Stored items
= = = = =

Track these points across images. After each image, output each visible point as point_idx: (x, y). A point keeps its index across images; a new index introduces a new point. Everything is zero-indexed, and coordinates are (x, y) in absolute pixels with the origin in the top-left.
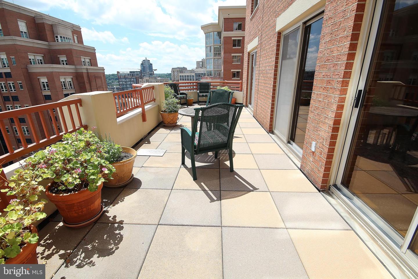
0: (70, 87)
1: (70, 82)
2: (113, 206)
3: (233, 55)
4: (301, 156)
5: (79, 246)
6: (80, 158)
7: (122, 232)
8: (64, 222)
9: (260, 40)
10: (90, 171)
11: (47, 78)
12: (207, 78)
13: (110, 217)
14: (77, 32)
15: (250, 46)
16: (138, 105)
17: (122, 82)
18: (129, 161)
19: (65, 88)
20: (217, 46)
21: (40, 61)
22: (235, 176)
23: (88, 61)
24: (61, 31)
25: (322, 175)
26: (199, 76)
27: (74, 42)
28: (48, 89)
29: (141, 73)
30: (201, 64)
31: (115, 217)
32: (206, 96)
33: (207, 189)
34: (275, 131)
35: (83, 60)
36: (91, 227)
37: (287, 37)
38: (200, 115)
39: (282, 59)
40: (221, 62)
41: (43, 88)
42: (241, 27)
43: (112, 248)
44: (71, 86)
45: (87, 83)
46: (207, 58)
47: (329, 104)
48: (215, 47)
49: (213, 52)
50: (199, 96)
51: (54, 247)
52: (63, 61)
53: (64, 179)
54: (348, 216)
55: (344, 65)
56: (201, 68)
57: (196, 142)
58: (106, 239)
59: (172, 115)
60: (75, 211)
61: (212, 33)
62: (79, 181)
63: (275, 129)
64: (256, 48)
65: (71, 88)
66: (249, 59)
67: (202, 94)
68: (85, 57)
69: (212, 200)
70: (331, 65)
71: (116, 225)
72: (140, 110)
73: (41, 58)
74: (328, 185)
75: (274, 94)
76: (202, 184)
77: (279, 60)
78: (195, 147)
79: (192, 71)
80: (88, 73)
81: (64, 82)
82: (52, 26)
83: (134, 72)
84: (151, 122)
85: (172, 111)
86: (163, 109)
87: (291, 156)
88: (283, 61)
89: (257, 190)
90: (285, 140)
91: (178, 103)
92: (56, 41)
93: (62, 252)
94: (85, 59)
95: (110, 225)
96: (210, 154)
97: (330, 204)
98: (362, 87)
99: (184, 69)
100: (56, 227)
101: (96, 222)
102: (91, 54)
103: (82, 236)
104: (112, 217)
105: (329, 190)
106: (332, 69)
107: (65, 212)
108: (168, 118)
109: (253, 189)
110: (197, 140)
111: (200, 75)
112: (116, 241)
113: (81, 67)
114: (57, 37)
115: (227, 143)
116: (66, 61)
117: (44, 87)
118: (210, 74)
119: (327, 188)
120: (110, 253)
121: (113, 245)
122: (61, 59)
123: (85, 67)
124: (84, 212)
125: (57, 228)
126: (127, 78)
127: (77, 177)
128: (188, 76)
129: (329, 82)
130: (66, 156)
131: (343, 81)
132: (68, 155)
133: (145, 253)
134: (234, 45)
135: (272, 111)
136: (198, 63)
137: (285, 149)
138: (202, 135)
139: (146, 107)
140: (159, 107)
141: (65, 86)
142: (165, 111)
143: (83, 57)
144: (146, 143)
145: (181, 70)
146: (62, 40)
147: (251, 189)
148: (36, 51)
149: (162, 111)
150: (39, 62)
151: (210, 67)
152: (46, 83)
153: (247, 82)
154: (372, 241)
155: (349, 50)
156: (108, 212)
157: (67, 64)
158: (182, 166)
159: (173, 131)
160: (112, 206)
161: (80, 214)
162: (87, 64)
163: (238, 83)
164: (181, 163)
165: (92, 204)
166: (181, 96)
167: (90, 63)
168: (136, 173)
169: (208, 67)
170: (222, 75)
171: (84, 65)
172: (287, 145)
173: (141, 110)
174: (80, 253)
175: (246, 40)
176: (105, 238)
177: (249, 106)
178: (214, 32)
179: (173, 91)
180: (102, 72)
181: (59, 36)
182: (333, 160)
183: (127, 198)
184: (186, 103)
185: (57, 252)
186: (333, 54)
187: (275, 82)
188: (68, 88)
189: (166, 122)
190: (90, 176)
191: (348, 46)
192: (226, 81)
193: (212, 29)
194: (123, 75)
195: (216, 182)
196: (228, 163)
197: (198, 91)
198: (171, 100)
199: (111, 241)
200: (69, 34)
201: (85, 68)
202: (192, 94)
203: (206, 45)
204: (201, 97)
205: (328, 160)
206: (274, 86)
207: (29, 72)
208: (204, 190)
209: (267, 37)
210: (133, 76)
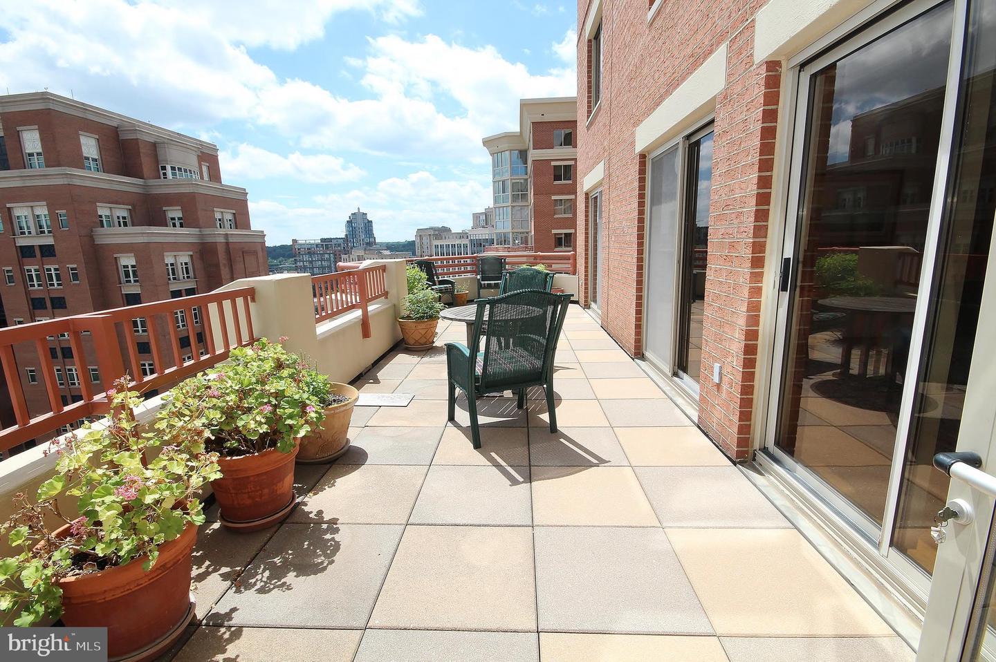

= = = = =

> _Brief_:
Please copy the entries verbatim from the start through the line containing "25: (322, 175)", including both ends. Omit the pictures from your copy.

> _Reply to the exercise_:
Track these points across images. After each image, output each visible point as point_idx: (x, y). A point keeps its index across images; a new index introduces a new point. Everything is zero-indexed, and coordinates are (x, y) in absolute pixels with the origin in the top-left.
0: (70, 87)
1: (70, 82)
2: (113, 206)
3: (233, 55)
4: (301, 156)
5: (79, 246)
6: (80, 158)
7: (122, 232)
8: (64, 222)
9: (260, 40)
10: (90, 171)
11: (47, 78)
12: (207, 78)
13: (110, 217)
14: (77, 32)
15: (250, 46)
16: (138, 105)
17: (122, 82)
18: (129, 161)
19: (65, 88)
20: (217, 46)
21: (40, 61)
22: (235, 176)
23: (88, 61)
24: (61, 31)
25: (322, 175)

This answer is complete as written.